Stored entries
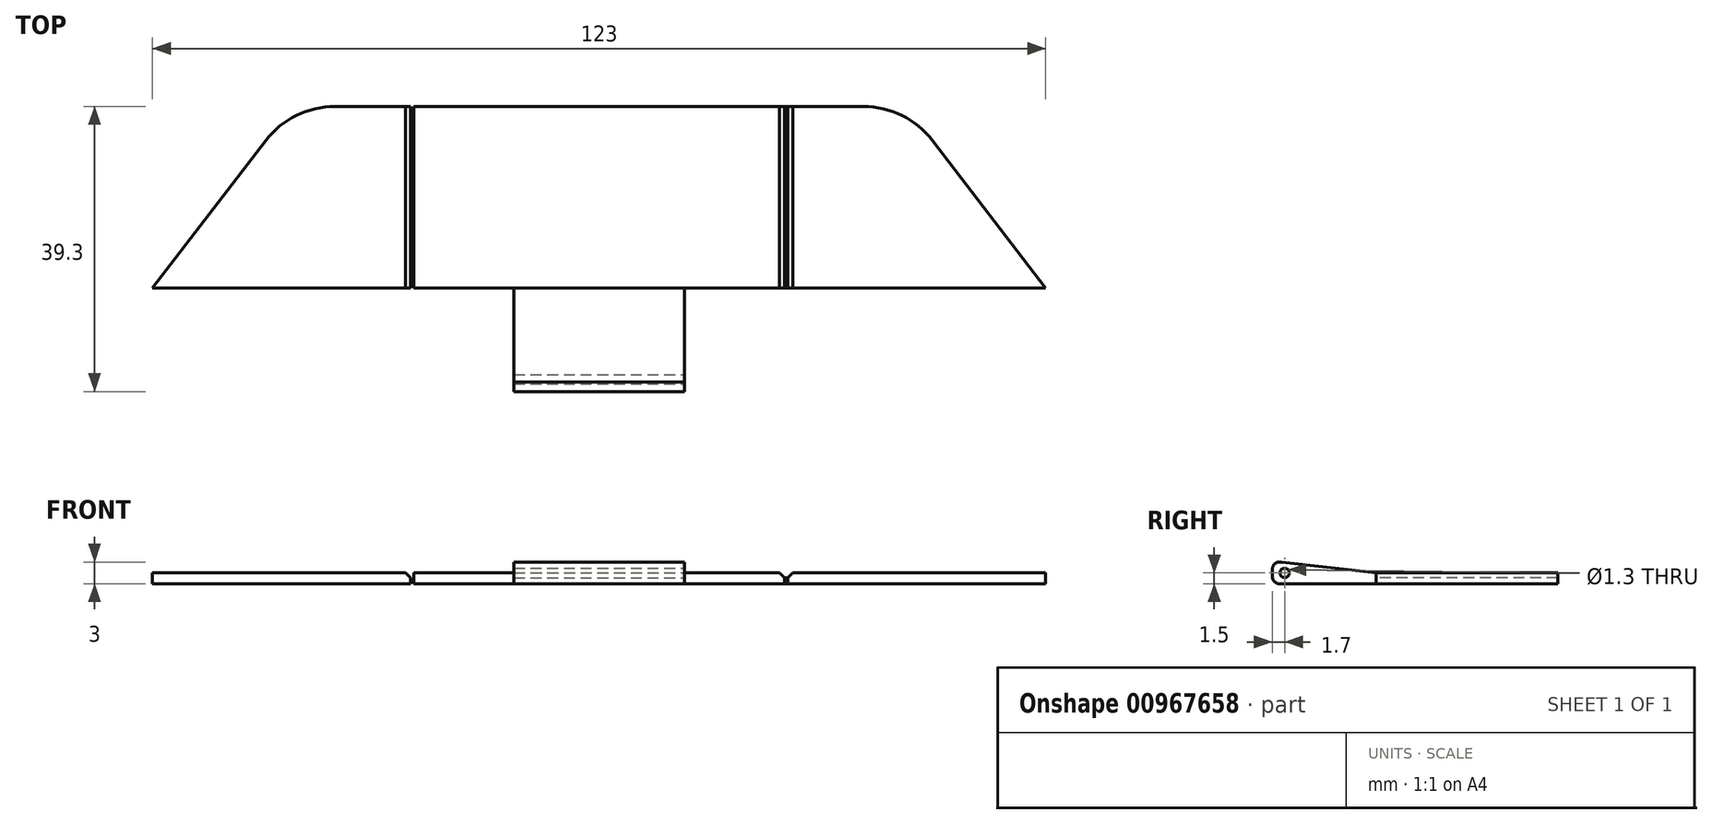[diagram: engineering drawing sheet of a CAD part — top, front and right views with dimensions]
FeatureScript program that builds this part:
annotation { "Feature Type Name" : "Feature", "Feature Type Description" : "" }
export const myFeature = defineFeature(function(context is Context, id is Id, definition is map)
    precondition{}
    {
        {
            var Q0;
            Q0=qCreatedBy(makeId("Top.planeOp"),FACE);
            var sketch = newSketch(context, id + "F0", { "sketchPlane" : qUnion([Q0])});
            skLineSegment(sketch, "E0.bottom", {"start": v(-11.75, -19.65) * mm, "end": v(11.75, -19.65) * mm});
            skLineSegment(sketch, "E0.top", {"start": v(-11.75, 19.65) * mm, "end": v(11.75, 19.65) * mm});
            skLineSegment(sketch, "E0.left", {"start": v(-11.75, -19.65) * mm, "end": v(-11.75, -5.35) * mm});
            skLineSegment(sketch, "E0.right", {"start": v(11.75, -19.65) * mm, "end": v(11.75, -5.35) * mm});
            skPoint(sketch, "E0.middle", {"position": v(0, 0) * mm});
            skLineSegment(sketch, "E1", {"start": v(-17.83, -17.95) * mm, "end": v(20.68, -17.95) * mm, "construction": true});
            skLineSegment(sketch, "E2", {"start": v(-16.64, -5.35) * mm, "end": v(-11.75, -5.35) * mm, "construction": true});
            skLineSegment(sketch, "E3.bottom", {"start": v(-25.5, -5.35) * mm, "end": v(-11.75, -5.35) * mm});
            skLineSegment(sketch, "E3.top", {"start": v(-25.5, 19.65) * mm, "end": v(25.5, 19.65) * mm});
            skLineSegment(sketch, "E3.left", {"start": v(-25.5, -5.35) * mm, "end": v(-25.5, 19.65) * mm});
            skLineSegment(sketch, "E3.right", {"start": v(25.5, -5.35) * mm, "end": v(25.5, 19.65) * mm});
            skPoint(sketch, "E3.middle", {"position": v(0, 7.15) * mm});
            skLineSegment(sketch, "E4.trimOffspring", {"start": v(11.75, -5.35) * mm, "end": v(19.97, -5.35) * mm, "construction": true});
            skLineSegment(sketch, "E5.trimOffspring", {"start": v(11.75, -5.35) * mm, "end": v(25.5, -5.35) * mm});
            skPoint(sketch, "E6.oppositeSnap0", {"position": v(-18.62, -5.35) * mm});
            skLineSegment(sketch, "E6.bottom", {"start": v(-25.5, 19.65) * mm, "end": v(-36.38, 19.65) * mm});
            skLineSegment(sketch, "E6.top", {"start": v(-25.5, -5.35) * mm, "end": v(-61.5, -5.35) * mm});
            skLineSegment(sketch, "E6.left", {"start": v(-25.5, 19.65) * mm, "end": v(-25.5, -5.35) * mm});
            skLineSegment(sketch, "E7", {"start": v(-26, 19.65) * mm, "end": v(-26, -5.35) * mm});
            skLineSegment(sketch, "E8", {"start": v(-45.9, 14.96) * mm, "end": v(-61.5, -5.35) * mm});
            skPoint(sketch, "E9.visualSharp", {"position": v(-42.3, 19.65) * mm});
            skArc(sketch, "E9.filletArc", {"start": v(-36.38, 19.65) * mm, "mid": v(-41.68, 18.41) * mm, "end": v(-45.9, 14.96) * mm});
            skLineSegment(sketch, "E10.MirrorCS", {"start": v(26, 19.65) * mm, "end": v(26, -5.35) * mm});
            skLineSegment(sketch, "E11.MirrorCS", {"start": v(25.5, 19.65) * mm, "end": v(36.38, 19.65) * mm});
            skArc(sketch, "E12.MirrorCS", {"start": v(36.38, 19.65) * mm, "mid": v(41.68, 18.41) * mm, "end": v(45.9, 14.96) * mm});
            skLineSegment(sketch, "E13.MirrorCS", {"start": v(45.9, 14.96) * mm, "end": v(61.5, -5.35) * mm});
            skLineSegment(sketch, "E14.MirrorCS", {"start": v(25.5, -5.35) * mm, "end": v(61.5, -5.35) * mm});
            skLineSegment(sketch, "E15", {"start": v(-11.75, -5.35) * mm, "end": v(11.75, -5.35) * mm});
            skSolve(sketch);
        }
        {
            var Q0;
            Q0=makeQuery(id+"F0.imprint","IMPRINT",FACE,{"disambiguationData":[TD([[makeQuery(id+"F0.imprint","IMPRINT",EDGE,{"derivedFrom":sQuery(id+"F0.wireOp",EDGE,"E0.bottom")}),1.0]])]});
            extrude(context, id + "F1", {"entities" : qUnion([Q0]), "depth" : 3 * mm, "offsetDistance" : 25 * mm});
        }
        {
            var Q0;
            Q0=makeQuery(id+"F1.opExtrude","SWEPT_FACE",FACE,{"disambiguationData":[OSD([sQuery(id+"F0.wireOp",EDGE,"E0.right")])]});
            var sketch = newSketch(context, id + "F2", { "sketchPlane" : qUnion([Q0])});
            skCircle(sketch, "E16", {"center": v(-17.95, 1.5) * mm, "radius": 0.65 * mm});
            skLineSegment(sketch, "E17", {"start": v(-16, 3) * mm, "end": v(-19.65, 0) * mm, "construction": true});
            skLineSegment(sketch, "E18", {"start": v(-16, 0) * mm, "end": v(-19.65, 3) * mm, "construction": true});
            skLineSegment(sketch, "E19", {"start": v(-17.82, 1.5) * mm, "end": v(-18.92, 1.5) * mm, "construction": true});
            skSolve(sketch);
        }
        {
            var Q0;
            Q0 = qSketchRegion(id + "F2", true);
            extrude(context, id + "F3", {"entities" : qUnion([Q0]), "operationType" : NewBodyOperationType.REMOVE, "oppositeDirection" : true, "depth" : 25 * mm, "offsetDistance" : 25 * mm});
        }
        {
            var Q0;
            Q0=makeQuery(id+"F1.opExtrude","CAP_EDGE",EDGE,{"disambiguationData":[OSD([sQuery(id+"F0.wireOp",EDGE,"E0.bottom")])],"isStart":false});
            var Q1;
            Q1=makeQuery(id+"F1.opExtrude","CAP_EDGE",EDGE,{"disambiguationData":[OSD([sQuery(id+"F0.wireOp",EDGE,"E0.bottom")])],"isStart":true});
            fillet(context, id + "F4", {"entities" : qUnion([Q0, Q1]), "radius" : 1 * mm, "tangentPropagation" : true, "allowEdgeOverflow" : false});
        }
        {
            var Q0;
            {var subQ0=sQuery(id+"F0.wireOp",EDGE,"E7");Q0=makeQuery(id+"F0.imprint","IMPRINT",FACE,{"disambiguationData":[TD([[makeQuery(id+"F0.imprint","IMPRINT",EDGE,{"derivedFrom":subQ0}),-1.0]])]});}
            var Q1;
            {var subQ3=sQuery(id+"F0.wireOp",EDGE,"E10.MirrorCS");Q1=makeQuery(id+"F0.imprint","IMPRINT",FACE,{"disambiguationData":[TD([[makeQuery(id+"F0.imprint","IMPRINT",EDGE,{"derivedFrom":subQ3}),1.0]])]});}
            extrude(context, id + "F5", {"entities" : qUnion([Q0, Q1]), "depth" : 1.5 * mm, "offsetDistance" : 25 * mm});
        }
        {
            var Q0;
            {var subQ0=sQuery(id+"F0.wireOp",EDGE,"E6.left");Q0=makeQuery(id+"F0.imprint","IMPRINT",FACE,{"disambiguationData":[TD([[makeQuery(id+"F0.imprint","IMPRINT",EDGE,{"derivedFrom":subQ0}),-1.0]])]});}
            var Q1;
            {var subQ0=sQuery(id+"F0.wireOp",EDGE,"E3.right");Q1=makeQuery(id+"F0.imprint","IMPRINT",FACE,{"disambiguationData":[TD([[makeQuery(id+"F0.imprint","IMPRINT",EDGE,{"derivedFrom":subQ0}),-1.0]])]});}
            extrude(context, id + "F6", {"entities" : qUnion([Q0, Q1]), "depth" : .8 * mm, "offsetDistance" : 25 * mm});
        }
        {
            var Q0;
            Q0=makeQuery(id+"F0.imprint","IMPRINT",FACE,{"disambiguationData":[TD([[makeQuery(id+"F0.imprint","IMPRINT",EDGE,{"derivedFrom":sQuery(id+"F0.wireOp",EDGE,"E3.bottom")}),1.0]])]});
            extrude(context, id + "F7", {"entities" : qUnion([Q0]), "depth" : 1.5 * mm, "offsetDistance" : 25 * mm});
        }
        {
            var Q0;
            Q0=makeQuery(id+"F7.opExtrude","CAP_EDGE",EDGE,{"disambiguationData":[OSD([sQuery(id+"F0.wireOp",EDGE,"E6.left")])],"isStart":false});
            var Q1;
            Q1=makeQuery(id+"F5.opExtrude","CAP_EDGE",EDGE,{"disambiguationData":[OSD([sQuery(id+"F0.wireOp",EDGE,"E7")])],"isStart":false});
            var Q2;
            Q2=makeQuery(id+"F5.opExtrude","CAP_EDGE",EDGE,{"disambiguationData":[OSD([sQuery(id+"F0.wireOp",EDGE,"E10.MirrorCS")])],"isStart":false});
            var Q3;
            Q3=makeQuery(id+"F7.opExtrude","CAP_EDGE",EDGE,{"disambiguationData":[OSD([sQuery(id+"F0.wireOp",EDGE,"E3.right")])],"isStart":false});
            chamfer(context, id + "F8", {"entities" : qUnion([Q0, Q1, Q2, Q3]), "width" : .7 * mm, "tangentPropagation" : true});
        }
        {
            var Q0;
            Q0=makeQuery(id+"F1.opExtrude","CAP_EDGE",EDGE,{"disambiguationData":[OSD([sQuery(id+"F0.wireOp",EDGE,"E15")])],"isStart":false});
            chamfer(context, id + "F9", {"entities" : qUnion([Q0]), "chamferType" : ChamferType.TWO_OFFSETS, "width1" : 1.5 * mm, "oppositeDirection" : false, "width2" : 13 * mm, "tangentPropagation" : true});
        }
    });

> Description of the task:
State how many lines of the listing above contain the string "opExtrude", with case counting. Reply with the number alone.

> Written solution:
8